Declining newspaper sales will lead to a shortage of toilet paper according to Seventh Generation, a marketer of green consumer products. "The decline of print newspapers and magazines is a source of concern for journalists, but it also has an impact on the worldwide paper market", says Martin Wolf, a director of the company. "After coming to depend on readers to dutifully recycle their old periodicals, paper manufacturers are now finding that supplies of high-quality paper for recycling are becoming scarce."
Blame is placed on the rise in the use of iPhones, BackBerrys and, of course iPads, for the decline in the printed word and this is a rising trend that will eventually lead to shortages and, presumably inflation in the price of lavatory paper. Never spend a penny when a pound will do, as goes the old saying.

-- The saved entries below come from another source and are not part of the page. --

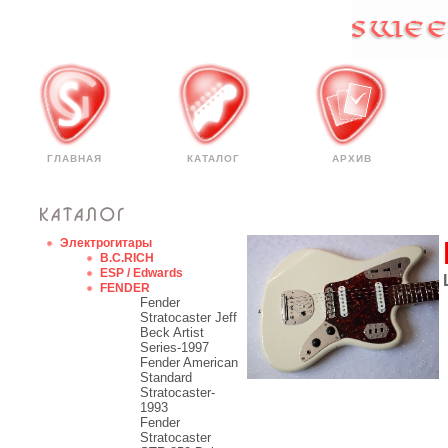
ГЛАВНАЯ
КАТАЛОГ
АРХИВ
Электрогитары
B.C.RICH
ESP / Edwards
FENDER
Fender
Stratocaster Jeff
Beck Artist
Series-1997
Fender American
Standard
Stratocaster-
1993
Fender
Stratocaster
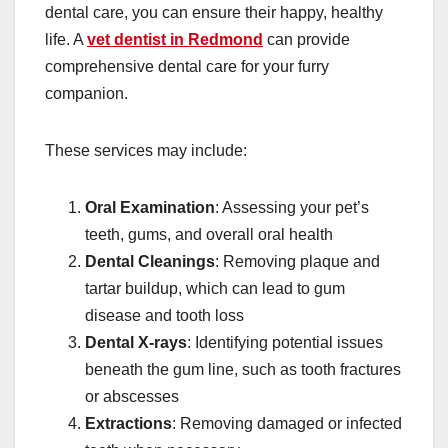
dental care, you can ensure their happy, healthy
life. A
vet dentist in Redmond
can provide
comprehensive dental care for your furry
companion.
These services may include:
Oral Examination
: Assessing your pet’s
teeth, gums, and overall oral health
Dental Cleanings
: Removing plaque and
tartar buildup, which can lead to gum
disease and tooth loss
Dental X-rays
: Identifying potential issues
beneath the gum line, such as tooth fractures
or abscesses
Extractions
: Removing damaged or infected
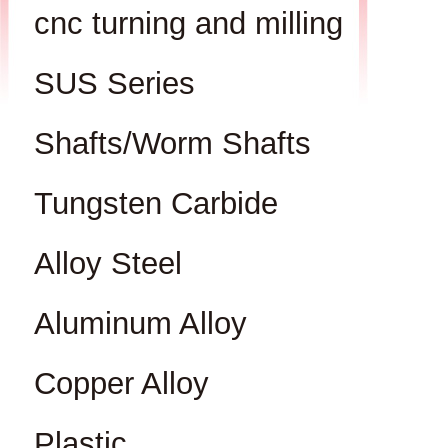
cnc turning and milling
SUS Series
Shafts/Worm Shafts
Tungsten Carbide
Alloy Steel
Aluminum Alloy
Copper Alloy
Plastic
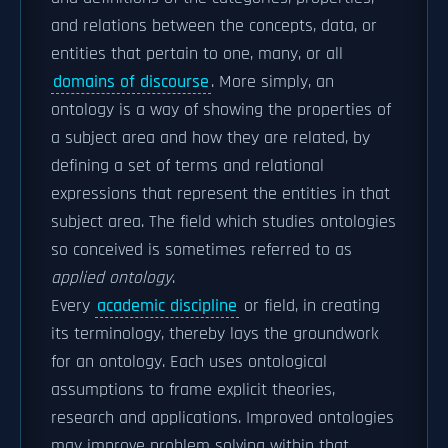
and relations between the concepts, data, or
entities that pertain to one, many, or all
domains of discourse
. More simply, an
ontology is a way of showing the properties of
a subject area and how they are related, by
defining a set of terms and relational
expressions that represent the entities in that
subject area. The field which studies ontologies
so conceived is sometimes referred to as
applied ontology
.
Every
academic discipline
or field, in creating
its terminology, thereby lays the groundwork
for an ontology. Each uses ontological
assumptions to frame explicit theories,
research and applications. Improved ontologies
may improve problem solving within that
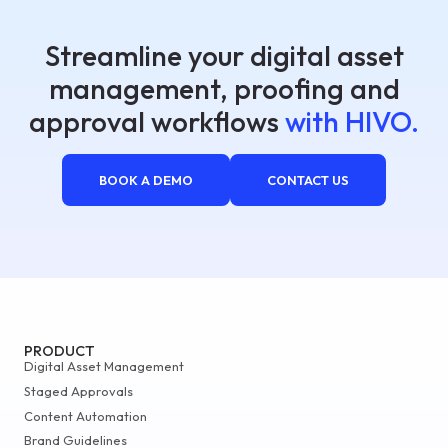
Streamline your digital asset
management, proofing and
approval workflows
with HIVO.
BOOK A DEMO
CONTACT US
PRODUCT
Digital Asset Management
Staged Approvals
Content Automation
Brand Guidelines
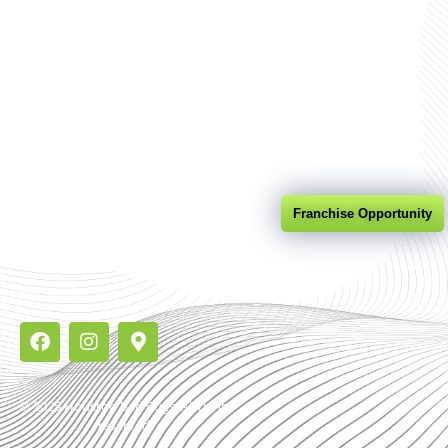
Company
Bed Bug
DNA Kits
Heat Treatment
Contact
Quick Contact
Franchise Opportunity
7302 Senate Ave Suite 105,
Houston Texas 77040
713-231-0440
© 2025 Houston Bed Bugs. All rights
reserved.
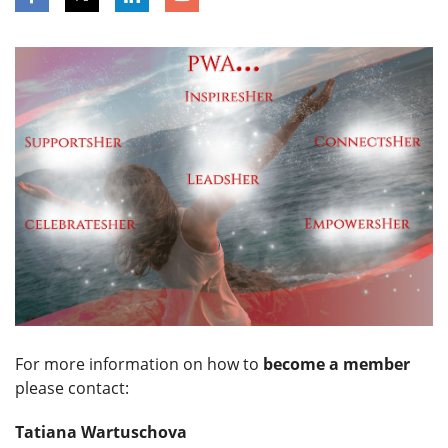
For more information on how to
become a member
please contact:
Tatiana Wartuschova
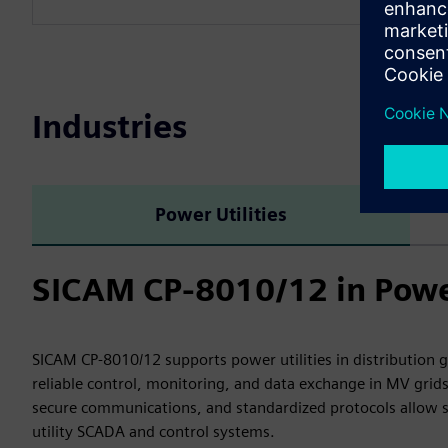
Industries
Power Utilities
SICAM CP-8010/12 in Power
SICAM CP-8010/12 supports power utilities in distribution 
reliable control, monitoring, and data exchange in MV grids
secure communications, and standardized protocols allow s
utility SCADA and control systems.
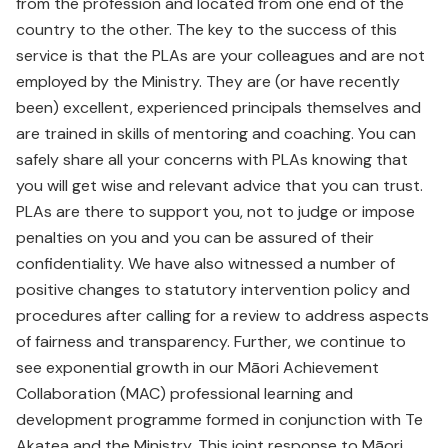
from the profession and located from one end of the
country to the other. The key to the success of this
service is that the PLAs are your colleagues and are not
employed by the Ministry. They are (or have recently
been) excellent, experienced principals themselves and
are trained in skills of mentoring and coaching. You can
safely share all your concerns with PLAs knowing that
you will get wise and relevant advice that you can trust.
PLAs are there to support you, not to judge or impose
penalties on you and you can be assured of their
confidentiality. We have also witnessed a number of
positive changes to statutory intervention policy and
procedures after calling for a review to address aspects
of fairness and transparency. Further, we continue to
see exponential growth in our Māori Achievement
Collaboration (MAC) professional learning and
development programme formed in conjunction with Te
Akatea and the Ministry. This joint response to Māori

Perhaps the holy grail of the paperless office, now more than ever likely, will help redress the balance by reducing the amount of printer paper we need to buy. But the decline of the newspaper as we know it is a serious matter. I know many people who now rely entirely on electronic media for their news and, despite all the old Luddites out there, the move from print to screen is unstoppable. Electronic book readers are a minority interest at the moment; next year they will be huge. And within ten years, I believe, the traditional newspaper will be dead. If Mr. Wolf is to be believed, we'll also need an electronic paperless device in the smallest room. This is something for an inventive man like Sir Clive Sinclair, I think.